Customers & Research

How many customer conversations should I do before I start building versus building a rough version to learn faster?

A starting point

There's no magic number, but the honest rule is: keep interviewing until you can predict the answers, and switch to building the moment talk stops teaching you new things. As a starting point, if you've heard the same problem described the same way several times running, a rough prototype will now teach you more than another call. Interviews find the problem; a scrappy build tests whether your solution actually lands.

Go deeper

Hand-picked from around the web, each with a note on why it earns your time.

2 resources 1 link-checked Watch Read

Watch

▶️ Video
✓ Link checked Free Beginner

Why we picked it This is the canonical talk on learning by shipping a rough version instead of only talking. Ries lays out the build, measure, learn loop and the minimum viable product: the smallest thing that lets you learn the most from real behaviour, not just stated opinions. His rule of thumb (take your first MVP idea, cut it in half, then cut it in half again) is a useful counterweight when you are tempted to keep interviewing forever.

The Lean Startup | Eric Ries | Talks at Google

On Talks at Google (YouTube) by Eric Ries About 55 minutes

  • A minimum viable product exists to maximise validated learning with the least effort, so a rough build often teaches you more than another round of interviews.
  • Interviews capture what people say; a build measures what they actually do, and the two frequently disagree.
  • Most founders overbuild the first version, so aggressively cut scope and get something real in front of users faster.
Watch on YouTube youtube.com

Read

✍️ Essay
Free Beginner

Why we picked it Most founders either stop at two chats with friendly users or interview forever and never ship. Seaman, a UX researcher, gives you a concrete starting formula (begin at 5, add more for complex domains, multiply by personas) and a clear stop signal: when interviews start repeating and stop teaching you anything new, that is saturation and it is time to move. It reframes the real question from a magic number to noticing when you have stopped learning.
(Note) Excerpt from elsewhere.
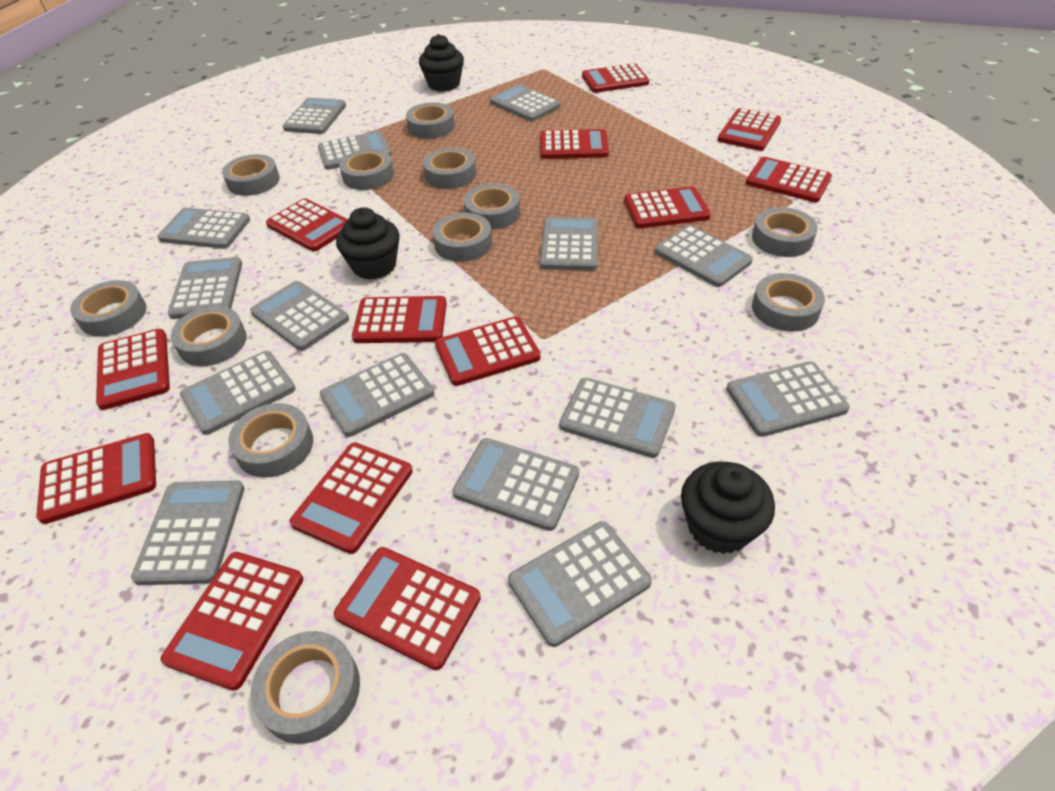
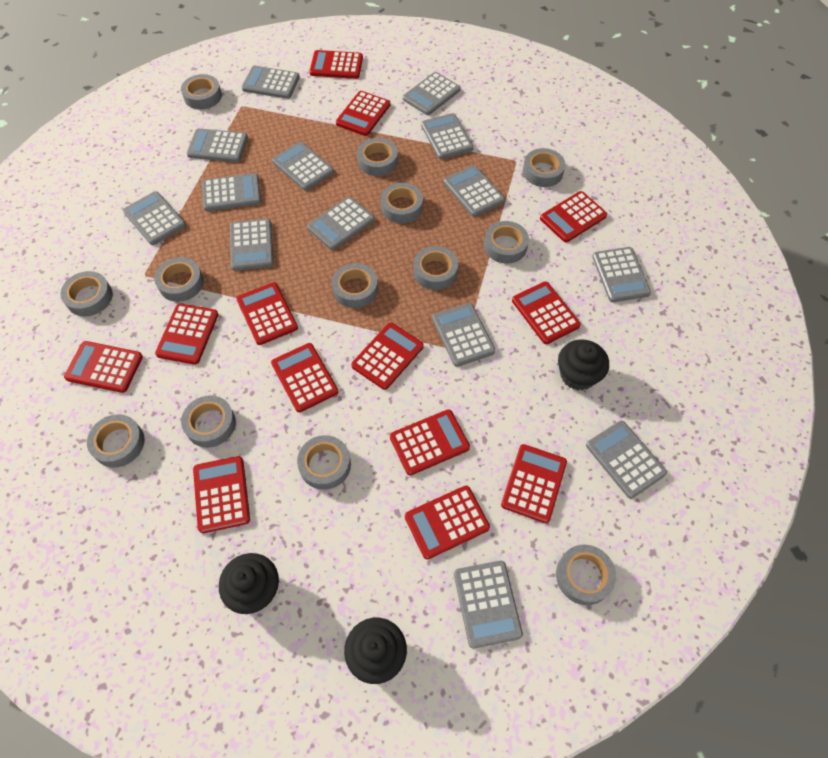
grey calculator: 15 -> 14
grey tape: 12 -> 13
The Right Number of User Interviews

From Medium by Mitchel Seaman About a 10 minute read

  • Start around 5 interviews per persona and add more only if the domain is genuinely complex or the users vary a lot.
  • The point to stop is saturation: when new conversations mostly echo what you already heard, more interviews are wasted time.
  • There is no single correct number, so treat any count as a planning tool, not a target to hit before you are allowed to build.